Según explicó su presidente, Enrique Bongers, en diálogo con Radio Up, la crisis se origina en la falta de mercado interno y externo, el alto costo logístico, la carga impositiva nacional y provincial, las tasas de interés elevadas y los plazos de pago extendidos que asfixian a las micropymes y pymes del sector.
Actualmente, tres aserraderos están paralizados: Uno detuvo su actividad de forma definitiva y está a la venta, otro no recibe pedidos y permanece totalmente parado; el tercero, en 9 de Julio, no logró arrancar la producción este año por el contexto económico.
A esta situación se suman casos recientes como el de Industria Iberia en Montecarlo, que decidió suspender por 30 días su producción, y el de la semana pasada en Peticual. En el caso de Iberia, 12 trabajadores quedaron en incertidumbre laboral.

“Parar” es la última opción para un industrial
Bongers remarcó que la palabra “parar” es casi un tabú para los pequeños industriales: “El industrial siempre trata de sostener la producción y las fuentes laborales. Cuando se toma la decisión de parar 30 días es porque la situación viene crítica hace mucho. Después es más difícil arrancar”.
Explicó que, en el caso de la empresa de Montecarlo, la decisión refleja meses de problemas acumulados y que, para el pequeño aserradero que no posee forestaciones propias, la situación es aún más complicada, ya que debe comprar el rollo, procesarlo y venderlo en un mercado que paga a 60, 90 o hasta 120 días.

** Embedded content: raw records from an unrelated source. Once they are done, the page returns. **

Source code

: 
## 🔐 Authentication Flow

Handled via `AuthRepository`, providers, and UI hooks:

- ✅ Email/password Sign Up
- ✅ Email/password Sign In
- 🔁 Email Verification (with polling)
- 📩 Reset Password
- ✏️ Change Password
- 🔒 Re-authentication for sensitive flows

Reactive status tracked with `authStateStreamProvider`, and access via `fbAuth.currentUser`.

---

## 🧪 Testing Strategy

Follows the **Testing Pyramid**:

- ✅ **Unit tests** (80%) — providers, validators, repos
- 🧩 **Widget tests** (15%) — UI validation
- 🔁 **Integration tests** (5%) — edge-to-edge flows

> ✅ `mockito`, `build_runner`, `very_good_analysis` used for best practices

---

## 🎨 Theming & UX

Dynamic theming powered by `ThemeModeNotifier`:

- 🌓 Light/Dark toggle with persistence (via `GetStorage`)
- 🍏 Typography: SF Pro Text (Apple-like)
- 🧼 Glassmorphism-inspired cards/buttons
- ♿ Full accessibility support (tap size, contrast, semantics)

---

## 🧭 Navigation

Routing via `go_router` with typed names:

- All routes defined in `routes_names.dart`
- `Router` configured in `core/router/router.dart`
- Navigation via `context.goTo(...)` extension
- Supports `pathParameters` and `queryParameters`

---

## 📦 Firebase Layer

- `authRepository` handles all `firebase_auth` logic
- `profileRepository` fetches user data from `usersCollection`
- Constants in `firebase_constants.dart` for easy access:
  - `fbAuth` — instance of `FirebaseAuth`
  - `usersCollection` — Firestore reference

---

En ese contexto, vender con cheques a largo plazo obliga a descontarlos en cooperativas eléctricas para pagar energía, con intereses del 10%, lo que agrava el déficit de liquidez.
Factores que agravan la crisis
Entre las causas, Bongers enumeró la caída de la obra pública nacional, que redujo el consumo de madera en el mercado interno, la disminución de la obra privada, con un nivel “incipiente” de actividad, pedidos de exportación que no llegan y baja demanda internacional, altos costos energéticos y de insumos, carga impositiva elevada que resta competitividad global, logística cara que dificulta exportar y tasas de interés altas que impiden financiar producción o transporte.
“Antes el problema era de precios y costos; ahora también es la falta de pedidos”, subrayó.

Expectativas moderadas por cambios arancelarios
A nivel internacional, Estados Unidos analiza aplicar nuevos aranceles a Brasil para ciertos productos madereros como molduras y compensados. Esto podría generar un repunte temporal para Misiones, mientras el país vecino ajusta sus condiciones de exportación.
Incluso hubo consultas de empresas brasileñas para fabricar en Argentina y así sortear eventuales restricciones. Sin embargo, Bongers advirtió: “Es todo futurología. Hoy la situación no cambió, aunque podría venir un veranito de unos meses si logramos aprovecharlo”.
Advertencia a las autoridades
En junio, AMAYADAP presentó un listado de medidas al gobierno provincial —incluyendo propuestas para reactivar la exportación y bajar costos—, pero hasta ahora no se aplicó ningún paliativo.
“Todos los meses algún industrial nos comenta que desafectó personal. La caída es constante”, afirmó Bongers.
El dirigente recordó que, además de los tres aserraderos paralizados, el resto de las empresas de la cámara están operando con personal reducido, algunas únicamente para cumplir con compromisos mínimos.
Mientras tanto, los industriales aguardan un posible alivio temporal gracias a cambios arancelarios internacionales, conscientes de que la sostenibilidad y salida de la crisis del sector dependerá de respuestas concretas por parte de autoridades provinciales y nacionales. La prioridad inmediata sigue siendo proteger las fuentes de trabajo, mantener la producción y encontrar mercados que permitan que la foresto-industria misionera sobreviva y crezca en un contexto tan desafiante.